◆ Records to use:

[Start of Attachment]

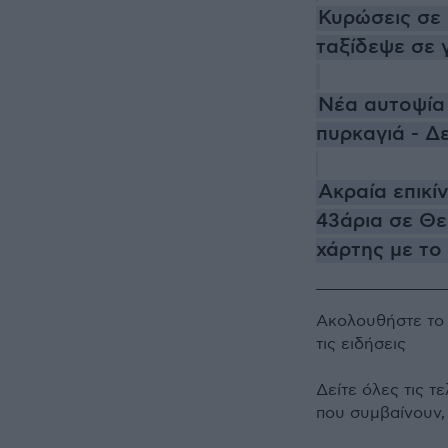
Κυρώσεις σε 
ταξίδεψε σε 
Νέα αυτοψία 
πυρκαγιά - Δ
Ακραία επικί
43άρια σε Θεσ
χάρτης με το
Ακολουθήστε τ
τις ειδήσεις
Δείτε όλες τις τ
που συμβαίνουν,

[End of Attachment]

◆ What you need to do: Begin with the line that contains "Νέα αυτοψία" and set down each line exactly until the records above end, including the final line.

◆ Exercise output:
Νέα αυτοψία 
πυρκαγιά - Δ
Ακραία επικί
43άρια σε Θεσ
χάρτης με το
Ακολουθήστε τ
τις ειδήσεις
Δείτε όλες τις τ
που συμβαίνουν,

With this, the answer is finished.